# What you need to do:
Write out every entry below exactly as it appears. Pictures do not belong in the copy.

Saved data entries:

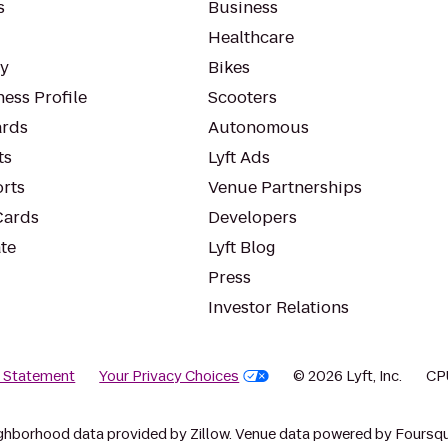
s
Business
Healthcare
ty
Bikes
ess Profile
Scooters
rds
Autonomous
ts
Lyft Ads
orts
Venue Partnerships
Cards
Developers
te
Lyft Blog
Press
Investor Relations
y Statement
Your Privacy Choices
© 2026 Lyft, Inc.
CP
ghborhood data provided by Zillow. Venue data powered by Foursqu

# Exercise output:
s
Business
Healthcare
ty
Bikes
ess Profile
Scooters
rds
Autonomous
ts
Lyft Ads
orts
Venue Partnerships
Cards
Developers
te
Lyft Blog
Press
Investor Relations
y Statement
Your Privacy Choices
© 2026 Lyft, Inc.
CP
ghborhood data provided by Zillow. Venue data powered by Foursqu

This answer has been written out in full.